Gespeicherte Einträge:

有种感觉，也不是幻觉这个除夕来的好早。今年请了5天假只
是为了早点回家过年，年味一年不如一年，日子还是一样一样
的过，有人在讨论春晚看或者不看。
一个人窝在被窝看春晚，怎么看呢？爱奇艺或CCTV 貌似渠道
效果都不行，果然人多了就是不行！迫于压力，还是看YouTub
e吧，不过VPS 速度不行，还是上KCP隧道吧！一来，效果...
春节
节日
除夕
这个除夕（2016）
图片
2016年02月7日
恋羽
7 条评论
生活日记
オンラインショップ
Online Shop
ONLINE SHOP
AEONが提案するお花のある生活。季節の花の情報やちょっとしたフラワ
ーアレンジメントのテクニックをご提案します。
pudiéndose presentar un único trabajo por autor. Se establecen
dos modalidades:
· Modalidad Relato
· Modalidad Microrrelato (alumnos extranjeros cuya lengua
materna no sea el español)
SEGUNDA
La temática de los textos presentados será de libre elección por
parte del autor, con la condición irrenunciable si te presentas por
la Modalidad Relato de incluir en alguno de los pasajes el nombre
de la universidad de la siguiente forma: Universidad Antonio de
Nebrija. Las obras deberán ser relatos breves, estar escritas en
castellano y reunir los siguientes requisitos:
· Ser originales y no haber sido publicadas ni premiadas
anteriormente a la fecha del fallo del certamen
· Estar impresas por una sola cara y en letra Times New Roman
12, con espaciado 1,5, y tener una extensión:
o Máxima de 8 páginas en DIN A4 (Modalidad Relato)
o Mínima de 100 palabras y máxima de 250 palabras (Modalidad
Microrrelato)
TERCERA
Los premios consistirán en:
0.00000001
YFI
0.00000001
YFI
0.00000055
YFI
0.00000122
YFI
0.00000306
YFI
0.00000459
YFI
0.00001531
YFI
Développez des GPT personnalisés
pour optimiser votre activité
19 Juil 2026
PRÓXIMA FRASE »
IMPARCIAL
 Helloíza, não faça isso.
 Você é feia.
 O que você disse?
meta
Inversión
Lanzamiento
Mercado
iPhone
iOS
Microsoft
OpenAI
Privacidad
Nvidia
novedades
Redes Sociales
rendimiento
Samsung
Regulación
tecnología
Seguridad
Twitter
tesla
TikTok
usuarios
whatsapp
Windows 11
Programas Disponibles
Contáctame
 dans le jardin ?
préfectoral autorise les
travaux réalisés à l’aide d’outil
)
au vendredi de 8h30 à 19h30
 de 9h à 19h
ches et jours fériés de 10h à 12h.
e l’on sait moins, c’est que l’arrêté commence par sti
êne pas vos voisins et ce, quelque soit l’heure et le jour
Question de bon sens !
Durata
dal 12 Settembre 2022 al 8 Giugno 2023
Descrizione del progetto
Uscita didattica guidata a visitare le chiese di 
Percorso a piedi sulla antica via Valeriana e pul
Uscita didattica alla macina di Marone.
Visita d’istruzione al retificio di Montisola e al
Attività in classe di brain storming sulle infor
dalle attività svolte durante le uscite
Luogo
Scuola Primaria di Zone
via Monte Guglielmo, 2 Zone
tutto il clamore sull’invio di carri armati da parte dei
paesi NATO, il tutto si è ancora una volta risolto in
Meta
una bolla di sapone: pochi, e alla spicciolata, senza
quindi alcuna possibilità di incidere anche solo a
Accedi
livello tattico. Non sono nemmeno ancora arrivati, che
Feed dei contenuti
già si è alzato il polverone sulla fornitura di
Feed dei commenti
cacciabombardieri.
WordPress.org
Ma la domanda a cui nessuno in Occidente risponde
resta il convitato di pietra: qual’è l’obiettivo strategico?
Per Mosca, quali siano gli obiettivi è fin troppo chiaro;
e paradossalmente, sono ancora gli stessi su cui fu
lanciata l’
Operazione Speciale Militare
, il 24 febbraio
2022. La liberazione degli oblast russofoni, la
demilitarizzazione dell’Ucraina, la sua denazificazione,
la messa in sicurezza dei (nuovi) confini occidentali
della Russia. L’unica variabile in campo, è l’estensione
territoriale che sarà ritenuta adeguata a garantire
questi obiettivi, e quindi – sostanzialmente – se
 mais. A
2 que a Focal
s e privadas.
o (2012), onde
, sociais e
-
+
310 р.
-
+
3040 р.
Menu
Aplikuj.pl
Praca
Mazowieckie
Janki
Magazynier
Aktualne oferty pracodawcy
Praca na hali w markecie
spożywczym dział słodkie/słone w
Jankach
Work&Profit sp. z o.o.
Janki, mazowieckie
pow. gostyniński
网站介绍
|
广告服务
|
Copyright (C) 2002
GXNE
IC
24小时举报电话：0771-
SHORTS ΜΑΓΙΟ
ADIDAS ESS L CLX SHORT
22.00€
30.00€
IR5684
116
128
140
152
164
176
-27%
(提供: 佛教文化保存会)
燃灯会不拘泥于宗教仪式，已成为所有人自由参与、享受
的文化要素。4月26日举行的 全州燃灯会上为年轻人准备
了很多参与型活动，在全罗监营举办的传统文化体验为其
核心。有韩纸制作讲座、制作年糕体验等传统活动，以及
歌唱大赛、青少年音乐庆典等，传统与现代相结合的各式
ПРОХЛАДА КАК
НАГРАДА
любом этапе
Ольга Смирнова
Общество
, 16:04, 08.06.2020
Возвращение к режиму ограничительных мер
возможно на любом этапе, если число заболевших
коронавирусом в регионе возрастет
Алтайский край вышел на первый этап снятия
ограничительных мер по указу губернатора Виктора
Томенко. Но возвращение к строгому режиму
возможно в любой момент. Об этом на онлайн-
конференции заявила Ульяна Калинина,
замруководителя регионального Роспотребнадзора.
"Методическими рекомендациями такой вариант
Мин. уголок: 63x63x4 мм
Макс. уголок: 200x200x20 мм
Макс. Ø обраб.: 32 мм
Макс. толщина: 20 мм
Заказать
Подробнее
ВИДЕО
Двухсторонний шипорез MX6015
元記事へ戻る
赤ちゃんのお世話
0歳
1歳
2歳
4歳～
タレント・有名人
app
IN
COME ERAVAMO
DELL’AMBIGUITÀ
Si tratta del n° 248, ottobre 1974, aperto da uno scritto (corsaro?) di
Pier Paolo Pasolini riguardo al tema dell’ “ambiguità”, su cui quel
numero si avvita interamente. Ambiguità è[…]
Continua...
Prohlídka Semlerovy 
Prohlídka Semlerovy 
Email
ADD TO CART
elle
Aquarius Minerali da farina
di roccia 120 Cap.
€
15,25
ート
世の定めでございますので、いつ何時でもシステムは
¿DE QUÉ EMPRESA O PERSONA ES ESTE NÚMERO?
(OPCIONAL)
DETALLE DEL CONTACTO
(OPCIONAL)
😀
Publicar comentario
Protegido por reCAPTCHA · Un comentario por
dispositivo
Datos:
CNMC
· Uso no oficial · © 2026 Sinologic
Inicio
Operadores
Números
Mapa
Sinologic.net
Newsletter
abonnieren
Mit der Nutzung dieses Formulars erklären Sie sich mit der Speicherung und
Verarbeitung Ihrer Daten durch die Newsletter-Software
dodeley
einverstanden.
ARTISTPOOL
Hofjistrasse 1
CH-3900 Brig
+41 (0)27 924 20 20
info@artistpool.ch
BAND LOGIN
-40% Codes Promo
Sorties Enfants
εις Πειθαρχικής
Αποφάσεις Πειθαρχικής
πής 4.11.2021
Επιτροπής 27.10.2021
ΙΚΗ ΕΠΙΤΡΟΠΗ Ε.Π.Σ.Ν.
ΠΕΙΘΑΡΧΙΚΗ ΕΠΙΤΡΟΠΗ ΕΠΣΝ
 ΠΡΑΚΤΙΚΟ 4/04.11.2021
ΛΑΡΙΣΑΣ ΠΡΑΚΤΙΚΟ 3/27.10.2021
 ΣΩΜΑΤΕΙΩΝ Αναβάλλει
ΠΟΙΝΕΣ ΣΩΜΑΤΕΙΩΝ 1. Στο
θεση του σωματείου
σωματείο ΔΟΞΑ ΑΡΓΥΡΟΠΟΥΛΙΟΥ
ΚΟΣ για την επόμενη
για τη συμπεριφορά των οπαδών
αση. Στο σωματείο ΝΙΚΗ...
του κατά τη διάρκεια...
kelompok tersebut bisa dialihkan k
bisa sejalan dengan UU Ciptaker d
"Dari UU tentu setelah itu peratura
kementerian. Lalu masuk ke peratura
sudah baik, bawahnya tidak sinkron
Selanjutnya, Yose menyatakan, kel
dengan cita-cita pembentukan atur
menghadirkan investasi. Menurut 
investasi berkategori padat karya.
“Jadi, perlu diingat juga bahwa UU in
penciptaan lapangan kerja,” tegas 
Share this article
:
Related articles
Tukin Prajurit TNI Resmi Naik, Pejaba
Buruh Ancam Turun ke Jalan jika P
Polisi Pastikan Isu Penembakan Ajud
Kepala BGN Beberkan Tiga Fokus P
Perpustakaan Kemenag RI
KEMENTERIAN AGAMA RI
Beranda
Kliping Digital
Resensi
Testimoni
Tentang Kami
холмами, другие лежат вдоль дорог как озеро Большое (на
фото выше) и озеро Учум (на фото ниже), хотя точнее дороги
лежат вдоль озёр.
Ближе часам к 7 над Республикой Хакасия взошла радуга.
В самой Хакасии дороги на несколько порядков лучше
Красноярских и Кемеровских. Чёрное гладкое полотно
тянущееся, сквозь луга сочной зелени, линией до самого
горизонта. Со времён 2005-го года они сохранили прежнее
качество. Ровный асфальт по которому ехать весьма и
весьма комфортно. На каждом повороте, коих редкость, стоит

DEINE AUFGABE
Schreib die Zeilen vom Anfang bis einschließlich der Zeile mit „ーアレンジメントのテクニックをご提案します。“ noch einmal ab und setz dabei überall „晚会“ statt „春晚“ ein. Sonst bleibt alles gleich.

DEINE ANTWORT
有种感觉，也不是幻觉这个除夕来的好早。今年请了5天假只
是为了早点回家过年，年味一年不如一年，日子还是一样一样
的过，有人在讨论晚会看或者不看。
一个人窝在被窝看晚会，怎么看呢？爱奇艺或CCTV 貌似渠道
效果都不行，果然人多了就是不行！迫于压力，还是看YouTub
e吧，不过VPS 速度不行，还是上KCP隧道吧！一来，效果...
春节
节日
除夕
这个除夕（2016）
图片
2016年02月7日
恋羽
7 条评论
生活日记
オンラインショップ
Online Shop
ONLINE SHOP
AEONが提案するお花のある生活。季節の花の情報やちょっとしたフラワ
ーアレンジメントのテクニックをご提案します。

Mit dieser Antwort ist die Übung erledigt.